[[ Input data, beginning ]]
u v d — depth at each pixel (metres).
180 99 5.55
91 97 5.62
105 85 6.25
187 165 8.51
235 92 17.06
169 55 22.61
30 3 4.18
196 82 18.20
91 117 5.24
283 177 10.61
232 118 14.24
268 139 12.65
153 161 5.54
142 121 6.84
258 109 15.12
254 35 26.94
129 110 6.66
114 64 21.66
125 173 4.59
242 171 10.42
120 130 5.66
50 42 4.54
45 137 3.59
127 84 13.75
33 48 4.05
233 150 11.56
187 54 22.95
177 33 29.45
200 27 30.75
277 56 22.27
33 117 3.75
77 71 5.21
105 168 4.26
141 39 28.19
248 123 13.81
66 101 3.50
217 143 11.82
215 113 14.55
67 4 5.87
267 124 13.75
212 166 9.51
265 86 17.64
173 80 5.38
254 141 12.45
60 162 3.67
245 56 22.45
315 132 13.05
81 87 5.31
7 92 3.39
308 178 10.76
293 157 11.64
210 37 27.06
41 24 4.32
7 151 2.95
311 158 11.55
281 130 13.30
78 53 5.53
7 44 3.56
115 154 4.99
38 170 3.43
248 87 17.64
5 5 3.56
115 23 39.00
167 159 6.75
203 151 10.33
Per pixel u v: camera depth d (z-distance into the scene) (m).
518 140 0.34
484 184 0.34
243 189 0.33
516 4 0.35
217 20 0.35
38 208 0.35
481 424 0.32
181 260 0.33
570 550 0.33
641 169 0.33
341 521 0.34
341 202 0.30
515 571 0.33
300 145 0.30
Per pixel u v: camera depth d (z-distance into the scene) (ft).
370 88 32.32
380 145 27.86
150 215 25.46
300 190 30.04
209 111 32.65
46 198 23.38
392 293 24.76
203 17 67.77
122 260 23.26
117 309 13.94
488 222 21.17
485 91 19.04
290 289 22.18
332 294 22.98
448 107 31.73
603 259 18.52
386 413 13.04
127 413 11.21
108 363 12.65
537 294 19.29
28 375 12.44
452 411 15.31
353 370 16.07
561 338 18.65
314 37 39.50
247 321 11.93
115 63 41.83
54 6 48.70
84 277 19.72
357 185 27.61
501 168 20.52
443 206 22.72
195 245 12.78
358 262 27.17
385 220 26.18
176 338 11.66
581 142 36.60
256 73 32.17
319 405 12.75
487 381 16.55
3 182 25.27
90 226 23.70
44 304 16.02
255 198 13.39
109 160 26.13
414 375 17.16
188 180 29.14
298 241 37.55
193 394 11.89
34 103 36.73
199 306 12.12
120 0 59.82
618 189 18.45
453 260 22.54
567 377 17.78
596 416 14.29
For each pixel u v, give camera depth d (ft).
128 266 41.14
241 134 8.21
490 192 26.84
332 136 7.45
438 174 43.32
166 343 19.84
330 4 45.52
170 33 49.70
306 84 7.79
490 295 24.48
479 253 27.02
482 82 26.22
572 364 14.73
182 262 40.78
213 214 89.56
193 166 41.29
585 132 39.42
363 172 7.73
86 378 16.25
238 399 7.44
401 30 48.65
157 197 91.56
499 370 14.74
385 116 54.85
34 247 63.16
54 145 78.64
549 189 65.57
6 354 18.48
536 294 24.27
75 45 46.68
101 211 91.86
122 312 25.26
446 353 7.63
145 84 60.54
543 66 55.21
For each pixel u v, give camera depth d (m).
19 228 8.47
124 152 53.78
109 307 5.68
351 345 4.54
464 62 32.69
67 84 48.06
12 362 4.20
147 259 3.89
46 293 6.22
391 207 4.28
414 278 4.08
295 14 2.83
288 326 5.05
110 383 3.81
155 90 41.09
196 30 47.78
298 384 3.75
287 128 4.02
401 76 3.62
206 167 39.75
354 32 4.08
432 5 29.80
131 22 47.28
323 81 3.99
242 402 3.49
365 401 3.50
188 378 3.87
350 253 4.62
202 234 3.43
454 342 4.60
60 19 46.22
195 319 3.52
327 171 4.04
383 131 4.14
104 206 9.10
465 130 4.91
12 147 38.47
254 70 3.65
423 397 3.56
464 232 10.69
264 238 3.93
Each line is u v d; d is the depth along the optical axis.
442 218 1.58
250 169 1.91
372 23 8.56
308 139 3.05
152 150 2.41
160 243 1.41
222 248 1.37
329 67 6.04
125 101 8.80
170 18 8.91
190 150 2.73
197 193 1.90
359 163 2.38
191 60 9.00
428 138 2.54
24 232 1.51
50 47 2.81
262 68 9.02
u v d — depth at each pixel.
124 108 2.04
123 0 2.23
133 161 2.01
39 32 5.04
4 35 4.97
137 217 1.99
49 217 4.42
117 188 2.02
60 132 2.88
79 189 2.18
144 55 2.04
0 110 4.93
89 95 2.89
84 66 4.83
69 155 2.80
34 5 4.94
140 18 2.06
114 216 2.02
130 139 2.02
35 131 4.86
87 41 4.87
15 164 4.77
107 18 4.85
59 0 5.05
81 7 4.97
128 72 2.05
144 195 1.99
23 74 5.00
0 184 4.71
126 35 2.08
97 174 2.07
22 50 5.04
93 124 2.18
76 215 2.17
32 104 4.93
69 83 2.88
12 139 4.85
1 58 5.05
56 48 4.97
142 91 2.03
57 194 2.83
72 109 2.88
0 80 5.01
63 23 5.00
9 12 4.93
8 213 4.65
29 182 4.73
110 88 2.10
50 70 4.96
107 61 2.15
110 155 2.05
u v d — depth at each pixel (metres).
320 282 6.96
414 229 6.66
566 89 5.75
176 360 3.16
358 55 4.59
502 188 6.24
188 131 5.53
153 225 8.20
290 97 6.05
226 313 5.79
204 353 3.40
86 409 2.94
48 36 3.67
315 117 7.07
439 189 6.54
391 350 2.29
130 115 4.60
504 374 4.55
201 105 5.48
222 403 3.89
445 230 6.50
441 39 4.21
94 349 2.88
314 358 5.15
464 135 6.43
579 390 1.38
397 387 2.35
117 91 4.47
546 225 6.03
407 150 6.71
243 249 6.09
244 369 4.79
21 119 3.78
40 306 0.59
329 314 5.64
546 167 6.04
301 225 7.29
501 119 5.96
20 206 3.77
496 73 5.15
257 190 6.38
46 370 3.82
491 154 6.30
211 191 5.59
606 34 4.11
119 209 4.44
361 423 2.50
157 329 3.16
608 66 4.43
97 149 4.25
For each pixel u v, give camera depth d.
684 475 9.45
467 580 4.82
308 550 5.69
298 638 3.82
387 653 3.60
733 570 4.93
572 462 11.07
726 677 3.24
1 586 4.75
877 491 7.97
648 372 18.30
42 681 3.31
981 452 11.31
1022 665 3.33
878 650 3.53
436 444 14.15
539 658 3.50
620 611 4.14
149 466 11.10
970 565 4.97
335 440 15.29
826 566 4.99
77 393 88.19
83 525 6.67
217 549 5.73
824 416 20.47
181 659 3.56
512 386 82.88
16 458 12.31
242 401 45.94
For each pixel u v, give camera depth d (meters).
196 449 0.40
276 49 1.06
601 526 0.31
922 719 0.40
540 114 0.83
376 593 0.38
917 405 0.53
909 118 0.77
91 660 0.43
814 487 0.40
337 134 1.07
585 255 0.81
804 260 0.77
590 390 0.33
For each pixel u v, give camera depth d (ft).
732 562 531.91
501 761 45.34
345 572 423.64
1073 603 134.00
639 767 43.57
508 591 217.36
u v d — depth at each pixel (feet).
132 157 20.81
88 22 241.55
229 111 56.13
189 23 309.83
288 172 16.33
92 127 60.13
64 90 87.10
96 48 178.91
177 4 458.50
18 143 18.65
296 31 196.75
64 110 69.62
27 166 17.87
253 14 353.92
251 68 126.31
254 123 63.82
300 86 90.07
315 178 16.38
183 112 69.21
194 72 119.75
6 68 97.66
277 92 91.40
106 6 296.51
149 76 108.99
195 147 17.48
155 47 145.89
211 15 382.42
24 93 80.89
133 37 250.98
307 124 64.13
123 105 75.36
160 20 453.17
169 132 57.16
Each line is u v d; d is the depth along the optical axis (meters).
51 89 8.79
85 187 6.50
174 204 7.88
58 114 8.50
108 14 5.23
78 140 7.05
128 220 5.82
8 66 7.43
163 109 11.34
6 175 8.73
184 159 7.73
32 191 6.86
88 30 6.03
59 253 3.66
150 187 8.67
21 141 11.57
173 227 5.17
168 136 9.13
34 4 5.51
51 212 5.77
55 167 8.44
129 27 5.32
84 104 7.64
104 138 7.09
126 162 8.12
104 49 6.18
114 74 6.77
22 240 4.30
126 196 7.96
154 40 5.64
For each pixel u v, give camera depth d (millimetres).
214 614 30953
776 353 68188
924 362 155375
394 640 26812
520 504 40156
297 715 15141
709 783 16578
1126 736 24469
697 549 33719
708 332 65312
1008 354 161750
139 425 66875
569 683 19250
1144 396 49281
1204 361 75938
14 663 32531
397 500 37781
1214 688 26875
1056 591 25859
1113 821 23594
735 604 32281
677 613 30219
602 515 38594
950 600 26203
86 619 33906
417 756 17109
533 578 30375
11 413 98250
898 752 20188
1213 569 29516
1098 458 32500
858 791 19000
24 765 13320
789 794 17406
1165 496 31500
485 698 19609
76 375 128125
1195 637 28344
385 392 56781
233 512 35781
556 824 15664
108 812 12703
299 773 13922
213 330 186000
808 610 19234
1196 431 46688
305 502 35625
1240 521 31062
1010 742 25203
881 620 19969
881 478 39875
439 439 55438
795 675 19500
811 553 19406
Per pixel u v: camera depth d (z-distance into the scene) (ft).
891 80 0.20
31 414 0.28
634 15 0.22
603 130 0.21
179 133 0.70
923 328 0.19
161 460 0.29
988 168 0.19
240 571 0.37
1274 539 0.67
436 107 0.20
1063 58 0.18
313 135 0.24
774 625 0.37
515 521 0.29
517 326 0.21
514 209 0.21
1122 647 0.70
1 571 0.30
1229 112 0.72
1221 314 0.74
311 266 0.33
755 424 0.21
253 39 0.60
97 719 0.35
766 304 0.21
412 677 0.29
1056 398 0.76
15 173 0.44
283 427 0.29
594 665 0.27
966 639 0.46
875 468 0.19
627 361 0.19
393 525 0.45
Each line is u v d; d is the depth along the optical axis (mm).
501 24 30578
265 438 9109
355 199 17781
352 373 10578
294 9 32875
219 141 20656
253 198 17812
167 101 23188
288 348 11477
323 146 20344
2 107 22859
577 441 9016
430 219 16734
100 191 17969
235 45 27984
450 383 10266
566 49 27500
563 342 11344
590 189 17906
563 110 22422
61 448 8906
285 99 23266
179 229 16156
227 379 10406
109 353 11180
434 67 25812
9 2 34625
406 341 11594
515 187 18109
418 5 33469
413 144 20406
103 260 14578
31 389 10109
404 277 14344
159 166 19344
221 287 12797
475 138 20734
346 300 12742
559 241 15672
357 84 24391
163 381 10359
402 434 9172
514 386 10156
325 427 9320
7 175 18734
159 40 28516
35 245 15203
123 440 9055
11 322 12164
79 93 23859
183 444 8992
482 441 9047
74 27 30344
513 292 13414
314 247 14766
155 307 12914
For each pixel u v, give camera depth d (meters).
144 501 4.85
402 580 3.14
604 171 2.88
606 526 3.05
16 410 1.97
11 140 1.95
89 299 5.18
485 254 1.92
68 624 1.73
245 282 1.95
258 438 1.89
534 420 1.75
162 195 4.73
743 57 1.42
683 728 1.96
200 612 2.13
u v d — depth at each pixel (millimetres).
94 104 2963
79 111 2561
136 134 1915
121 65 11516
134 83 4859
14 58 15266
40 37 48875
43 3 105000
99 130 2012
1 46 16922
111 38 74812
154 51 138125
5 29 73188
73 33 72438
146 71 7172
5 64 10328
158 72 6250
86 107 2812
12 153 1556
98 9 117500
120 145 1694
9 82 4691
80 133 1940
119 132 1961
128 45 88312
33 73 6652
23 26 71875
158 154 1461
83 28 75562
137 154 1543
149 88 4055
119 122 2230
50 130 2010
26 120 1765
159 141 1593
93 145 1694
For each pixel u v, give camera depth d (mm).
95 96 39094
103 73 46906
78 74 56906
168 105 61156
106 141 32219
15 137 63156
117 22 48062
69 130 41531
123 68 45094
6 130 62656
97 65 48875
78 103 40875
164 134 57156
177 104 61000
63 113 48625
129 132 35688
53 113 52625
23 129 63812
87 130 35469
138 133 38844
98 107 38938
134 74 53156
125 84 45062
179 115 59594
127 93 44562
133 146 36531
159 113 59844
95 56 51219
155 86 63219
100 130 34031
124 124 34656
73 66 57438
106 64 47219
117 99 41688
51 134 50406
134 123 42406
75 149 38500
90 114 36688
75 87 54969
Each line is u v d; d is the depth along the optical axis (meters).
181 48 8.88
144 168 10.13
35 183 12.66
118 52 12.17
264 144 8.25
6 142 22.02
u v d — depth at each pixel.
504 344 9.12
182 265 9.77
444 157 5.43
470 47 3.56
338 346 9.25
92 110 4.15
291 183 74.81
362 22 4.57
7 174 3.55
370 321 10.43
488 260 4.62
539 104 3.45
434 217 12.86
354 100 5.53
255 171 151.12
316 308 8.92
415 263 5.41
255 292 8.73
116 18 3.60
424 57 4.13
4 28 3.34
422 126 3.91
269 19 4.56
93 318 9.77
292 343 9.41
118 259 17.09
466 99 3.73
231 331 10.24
[[ Input data, end ]]
__Task directions__
Using the data above, transcribe the lines that run from the line with "402 434 9172" to the line with "79 111 2561", both ends kept, and output nothing else.

__Answer space__
402 434 9172
514 386 10156
325 427 9320
7 175 18734
159 40 28516
35 245 15203
123 440 9055
11 322 12164
79 93 23859
183 444 8992
482 441 9047
74 27 30344
513 292 13414
314 247 14766
155 307 12914
For each pixel u v, give camera depth d (meters).
144 501 4.85
402 580 3.14
604 171 2.88
606 526 3.05
16 410 1.97
11 140 1.95
89 299 5.18
485 254 1.92
68 624 1.73
245 282 1.95
258 438 1.89
534 420 1.75
162 195 4.73
743 57 1.42
683 728 1.96
200 612 2.13
u v d — depth at each pixel (millimetres).
94 104 2963
79 111 2561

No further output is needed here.